Я ожидал, что Маршели будет на моей стороне. Но она меня огорчила:
— Но почему ты не хочешь ехать?
— Не хочу, и все.
— Это не тянет на причину.
Меня всегда бесило то, как Маршели применяет логику к тем ситуациям, где дело касается чувств. Моего нежелания должно быть достаточно!
— Мне не нужна причина.
Мы сидели в амбаре, среди тюков сена. У нас были одеяла и пиво, и мы собирались снова заняться любовью, несмотря на сенных клещей, которыми нас когда-то пугала мама Маршели.
— В Нессе много парней твоего возраста, которые готовы убить за возможность поплыть на Скалу. Тех, кто там побывал, все уважают.
— Ну да. Все уважают тех, кто режет беззащитных птиц!
— Ты боишься?
Конечно, я стал отрицать:
— Вот еще! Ничего я не боюсь! — Но возможно, это была не вся правда.
— А люди подумают именно так.
— Мне все равно, кто что подумает. Я не поеду, вот и все!
В глазах Маршели я видел странную смесь досады и сочувствия. Сила моего нежелания вызывала сочувствие, а отказ объяснить его причину — досаду. Она покачала головой:
— Отец Артэра…
— Он мне не отец, — отрезал я. — Он не может меня заставить. Я пойду к Гигсу и сам с ним поговорю, — я встал, и она схватила меня за руку.
— Не надо, Фин! Давай ты сядешь, и мы поговорим.
— Здесь не о чем говорить!
Ехать предстояло через несколько дней. Я надеялся, что Маршели поддержит меня в решении, которое, я знал, будет иметь последствия. Ведь ясно же, что скажут люди. Другие парни будут шептать за моей спиной, что я — трус и нарушил древнюю традицию. Если тебя согласились взять на Скалу, ты должен иметь серьезную причину для отказа. Но мне было все равно. Я собирался покинуть остров с его деревенской жизнью, мелочностью, застарелой враждой. Мне не нужна была причина — а Маршели думала, что нужна. Я направился к проходу между тюками сена, но внезапно остановился, пораженный неприятной мыслью:
— Ты тоже думаешь, что я боюсь?
Она подумала, прежде чем ответить:
— Не знаю. Я знаю только, что ты ведешь себя странно.
Эти ее слова будто толкнули меня в пропасть.
— Тогда иди к черту!
Я спрыгнул с тюков сена и поспешил прочь из амбара, в наступающие сумерки.
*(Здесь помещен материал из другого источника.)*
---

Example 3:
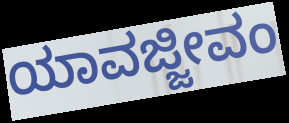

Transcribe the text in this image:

ಯಾವಜ್ಜೀವಂ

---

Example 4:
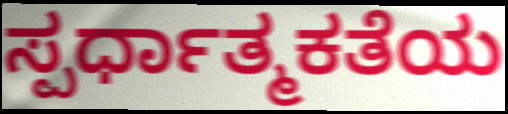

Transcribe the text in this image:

ಸ್ಪರ್ಧಾತ್ಮಕತೆಯ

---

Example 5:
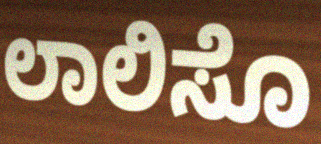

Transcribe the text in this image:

ಲಾಲಿಸೊ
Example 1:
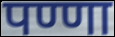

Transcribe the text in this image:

पण्णा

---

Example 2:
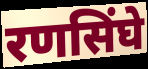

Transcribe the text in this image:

रणसिंघे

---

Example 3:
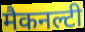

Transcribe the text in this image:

मैकनल्टी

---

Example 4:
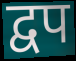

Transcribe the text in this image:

द्वप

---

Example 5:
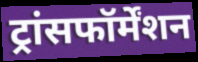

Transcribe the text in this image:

ट्रांसफॉर्मेंशन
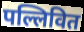
पल्लिवित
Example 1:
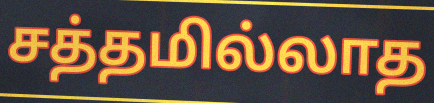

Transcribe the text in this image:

சத்தமில்லாத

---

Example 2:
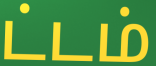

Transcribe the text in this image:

ட்டம்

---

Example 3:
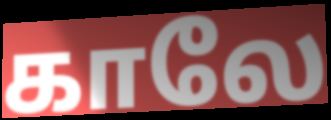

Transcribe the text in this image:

காலே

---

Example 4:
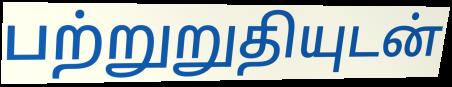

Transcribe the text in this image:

பற்றுறுதியுடன்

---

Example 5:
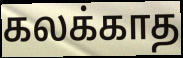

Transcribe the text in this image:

கலக்காத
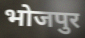
भोजपुर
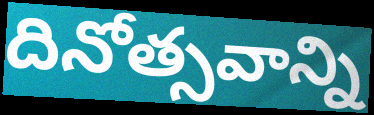
దినోత్సవాన్ని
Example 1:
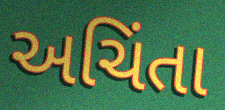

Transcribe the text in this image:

અચિંતા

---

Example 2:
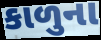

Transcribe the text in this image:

કાળુના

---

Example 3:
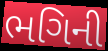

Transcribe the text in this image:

ભગિની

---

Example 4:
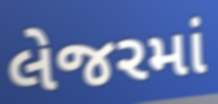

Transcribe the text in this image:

લેજરમાં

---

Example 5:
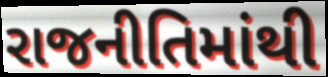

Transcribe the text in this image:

રાજનીતિમાંથી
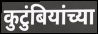
कुटुंबियांच्या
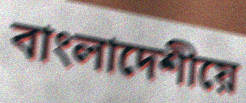
বাংলাদেশীয়ে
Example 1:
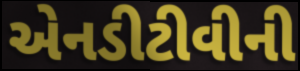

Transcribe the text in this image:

એનડીટીવીની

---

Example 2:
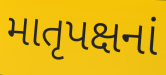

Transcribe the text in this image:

માતૃપક્ષનાં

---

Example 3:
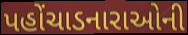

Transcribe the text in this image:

પહોંચાડનારાઓની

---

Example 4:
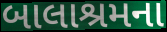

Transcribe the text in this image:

બાલાશ્રમના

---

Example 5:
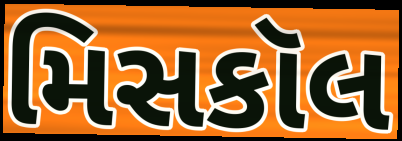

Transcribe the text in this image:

મિસકૉલ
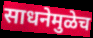
साधनेमुळेच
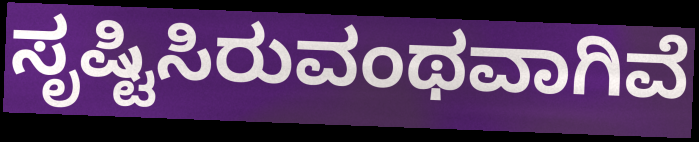
ಸೃಷ್ಟಿಸಿರುವಂಥವಾಗಿವೆ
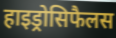
हाइड्रोसिफैलस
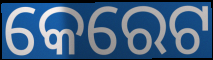
କେରେଟ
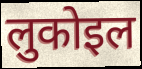
लुकोइल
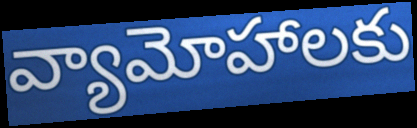
వ్యామోహాలకు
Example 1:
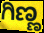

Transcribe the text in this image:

ಗಿಣ್ಣ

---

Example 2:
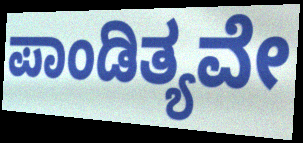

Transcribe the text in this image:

ಪಾಂಡಿತ್ಯವೇ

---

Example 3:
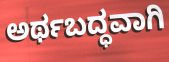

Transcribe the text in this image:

ಅರ್ಥಬದ್ಧವಾಗಿ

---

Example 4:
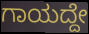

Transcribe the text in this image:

ಗಾಯದ್ದೇ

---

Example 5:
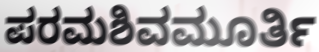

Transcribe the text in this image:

ಪರಮಶಿವಮೂರ್ತಿ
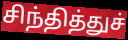
சிந்தித்துச்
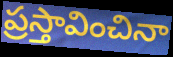
ప్రస్తావించినా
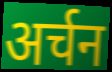
अर्चन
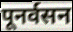
पूनर्वसन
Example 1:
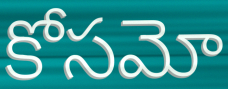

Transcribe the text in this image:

కోసమో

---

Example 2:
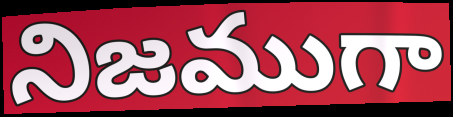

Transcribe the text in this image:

నిజముగా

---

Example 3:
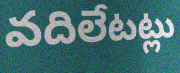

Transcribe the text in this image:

వదిలేటట్లు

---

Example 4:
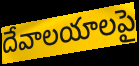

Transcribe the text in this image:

దేవాలయాలపై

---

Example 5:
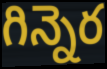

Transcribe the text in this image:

గిన్నెర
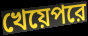
খেয়েপরে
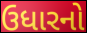
ઉધારનો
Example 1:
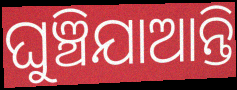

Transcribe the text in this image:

ଘୁଞ୍ଚିଯାଆନ୍ତି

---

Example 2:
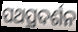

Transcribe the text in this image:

ପଥପ୍ରଦର୍ଶନ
Ферма Гигса находилась ниже Кробоста, на узкой полоске земли, спускавшейся к утесам. Маколей держал овец, кур, пару коров, выращивал корнеплоды и ячмень. Кроме того, он рыбачил — скорее для себя, чем на продажу. Ему бы нипочем не свести концы с концами, если бы его жена не работала официанткой в гостинице в Сторновэе.
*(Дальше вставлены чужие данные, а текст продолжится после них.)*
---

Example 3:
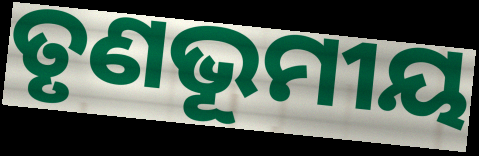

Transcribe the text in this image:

ତୃଣଭୂମୀୟ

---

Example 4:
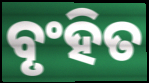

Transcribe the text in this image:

ବୃଂହିତ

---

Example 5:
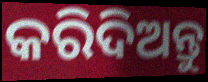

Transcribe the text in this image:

କରିଦିଅନ୍ତୁ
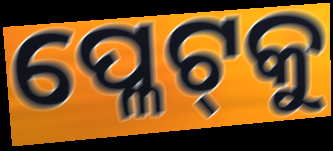
ପ୍ଳେଟ୍‌କୁ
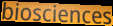
biosciences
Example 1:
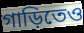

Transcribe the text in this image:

গাড়িতেও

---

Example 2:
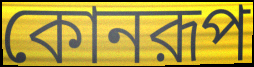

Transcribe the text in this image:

কোনরূপ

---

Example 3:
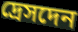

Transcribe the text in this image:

দ্রেসদেন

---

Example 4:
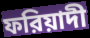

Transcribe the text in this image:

ফরিয়াদী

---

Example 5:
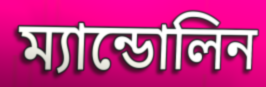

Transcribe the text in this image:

ম্যান্ডোলিন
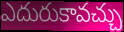
ఎదురుకావచ్చు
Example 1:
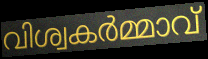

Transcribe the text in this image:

വിശ്വകർമ്മാവ്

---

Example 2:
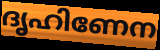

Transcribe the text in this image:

ദൃഹിണേന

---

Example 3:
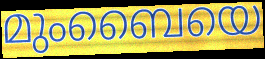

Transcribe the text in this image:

മുംബൈയെ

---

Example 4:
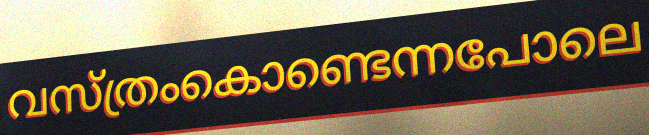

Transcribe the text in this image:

വസ്ത്രംകൊണ്ടെന്നപോലെ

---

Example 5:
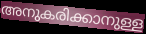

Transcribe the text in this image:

അനുകരിക്കാനുള്ള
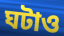
ঘটাও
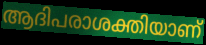
ആദിപരാശക്തിയാണ്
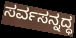
ಸರ್ವಸನ್ನದ್ಧ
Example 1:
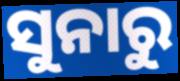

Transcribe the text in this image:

ସୁନାରୁ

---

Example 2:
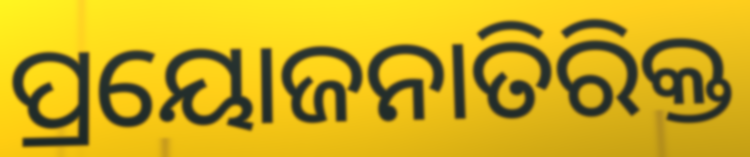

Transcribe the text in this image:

К тому времени, как я добрался туда с фермы Мелнес, было уже темно. Я сидел на холме над домом Маколея и глядел на свет в кухонном окне. Он падал на двор длинным прямоугольником. Вот его крадучись пересекла кошка, преследуя кого-то в темноте. Мне было физически плохо; у меня в груди как будто сидел кто-то с кувалдой и пытался продолбить себе путь наружу.
В небе на западе еще оставались просветы — бледные полосы между серо-фиолетовыми тучами. Никакого оттенка красного — плохой знак. Я смотрел, как меркнет свет, и мне стало холодно впервые за несколько недель. Ветер переменился: вместо теплого юго-западного к нам пришел холодный воздух прямо из Арктики. Скорость ветра тоже увеличилась: я слышал, как он свистит в сухой траве. Несомненно, погода менялась. Когда я снова взглянул на дом, в кухонном окне показался силуэт. Я понял, что Гигс стоит у раковины и моет посуду. Машины на подъездной дороге не было — значит его жена еще не вернулась из города. Я зажмурился, стиснул кулаки и принял решение.
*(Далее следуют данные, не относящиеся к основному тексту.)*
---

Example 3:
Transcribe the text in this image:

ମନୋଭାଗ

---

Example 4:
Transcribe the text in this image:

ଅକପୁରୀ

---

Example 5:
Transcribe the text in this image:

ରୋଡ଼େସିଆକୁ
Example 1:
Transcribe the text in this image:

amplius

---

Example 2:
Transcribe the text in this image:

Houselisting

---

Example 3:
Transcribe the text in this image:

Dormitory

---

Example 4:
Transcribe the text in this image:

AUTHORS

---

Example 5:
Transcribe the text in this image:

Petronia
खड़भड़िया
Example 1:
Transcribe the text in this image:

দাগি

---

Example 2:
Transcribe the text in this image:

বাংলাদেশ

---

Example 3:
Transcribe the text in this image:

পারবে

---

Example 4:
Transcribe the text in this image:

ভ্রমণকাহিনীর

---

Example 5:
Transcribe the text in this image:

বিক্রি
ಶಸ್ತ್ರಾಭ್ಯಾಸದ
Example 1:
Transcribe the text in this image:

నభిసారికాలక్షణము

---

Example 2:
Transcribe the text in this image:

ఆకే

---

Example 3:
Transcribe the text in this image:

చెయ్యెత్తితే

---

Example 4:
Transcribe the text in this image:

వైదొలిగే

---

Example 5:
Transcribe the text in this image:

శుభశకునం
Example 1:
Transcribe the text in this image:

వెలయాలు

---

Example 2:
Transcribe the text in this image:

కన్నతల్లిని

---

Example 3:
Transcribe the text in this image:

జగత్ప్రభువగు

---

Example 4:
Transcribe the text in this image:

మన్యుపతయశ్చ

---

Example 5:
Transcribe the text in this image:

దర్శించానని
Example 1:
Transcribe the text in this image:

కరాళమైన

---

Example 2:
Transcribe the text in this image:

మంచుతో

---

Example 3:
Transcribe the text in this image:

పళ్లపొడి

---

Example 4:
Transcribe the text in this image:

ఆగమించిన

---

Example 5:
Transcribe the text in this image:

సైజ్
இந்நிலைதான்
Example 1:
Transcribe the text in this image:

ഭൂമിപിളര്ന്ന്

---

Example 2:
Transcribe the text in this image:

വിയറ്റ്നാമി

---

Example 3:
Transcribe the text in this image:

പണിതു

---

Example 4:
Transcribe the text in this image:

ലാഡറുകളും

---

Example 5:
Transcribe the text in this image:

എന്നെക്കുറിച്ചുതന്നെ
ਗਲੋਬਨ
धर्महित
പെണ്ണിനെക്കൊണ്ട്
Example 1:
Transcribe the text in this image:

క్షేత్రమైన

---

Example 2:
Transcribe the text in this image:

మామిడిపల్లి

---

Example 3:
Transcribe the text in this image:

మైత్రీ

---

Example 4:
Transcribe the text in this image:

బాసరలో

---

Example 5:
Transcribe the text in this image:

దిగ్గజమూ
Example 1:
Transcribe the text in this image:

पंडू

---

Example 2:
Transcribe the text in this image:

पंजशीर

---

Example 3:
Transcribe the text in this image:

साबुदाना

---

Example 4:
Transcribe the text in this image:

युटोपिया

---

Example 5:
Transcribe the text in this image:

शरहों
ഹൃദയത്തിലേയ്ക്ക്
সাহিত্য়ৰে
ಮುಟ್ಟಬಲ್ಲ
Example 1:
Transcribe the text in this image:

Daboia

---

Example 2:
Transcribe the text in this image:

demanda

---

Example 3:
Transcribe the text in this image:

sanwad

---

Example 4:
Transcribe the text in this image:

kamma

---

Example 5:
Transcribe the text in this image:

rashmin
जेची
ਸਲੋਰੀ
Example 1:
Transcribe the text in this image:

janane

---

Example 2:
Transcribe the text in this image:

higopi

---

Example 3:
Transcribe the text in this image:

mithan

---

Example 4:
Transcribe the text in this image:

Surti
Спуск с холма занял всего несколько минут, но, когда я достиг дороги, на ней внезапно показались фары. Я пригнулся у забора и смотрел, как машина повернула к дому и остановилась. Из нее вышла жена Гигса. Она была молода, не старше двадцати пяти. Хорошенькая, все еще в форменной белой блузке и черной юбке, но явно усталая после работы: она еле слышно шаркала ногами, пока шла к двери кухни. Через окно я увидел, как Гигс обнимает ее, прижимает к себе и целует. Вот незадача! Я не мог обсуждать с Гигсом такое важное дело при его жене. Я встал с травы, перепрыгнул забор, засунул руки в карманы и направился к батану на дороге в Хабост.
После суровых мер, которые полиция приняла для их закрытия, батанов осталось очень мало. Я никогда не понимал, чем они так плохи. Да, они не разрешены законом, но никто не держал их с целью заработать денег. Это были просто места, где мужчины собирались, чтобы выпить. И, несмотря на всю их незаконность, меня туда не пускали, поскольку я был несовершеннолетним: здесь действовали старые порядки. Это, впрочем, не означало, что я не мог получить спиртное. Парни моего возраста собирались в каменном сарае за батаном. Они сидели на старых, поломанных сельскохозяйственных агрегатах и пили пиво прямо из банок. В обмен на деньги и сигареты ребята постарше время от времени выносили спиртное, так что у нас получался свой подростковый батан. Кто-то купил сразу шесть банок пива; в воздухе стоял запах травки и навоза из соседнего коровника. На стропилах висела лампа — так низко, что ее можно было задеть головой.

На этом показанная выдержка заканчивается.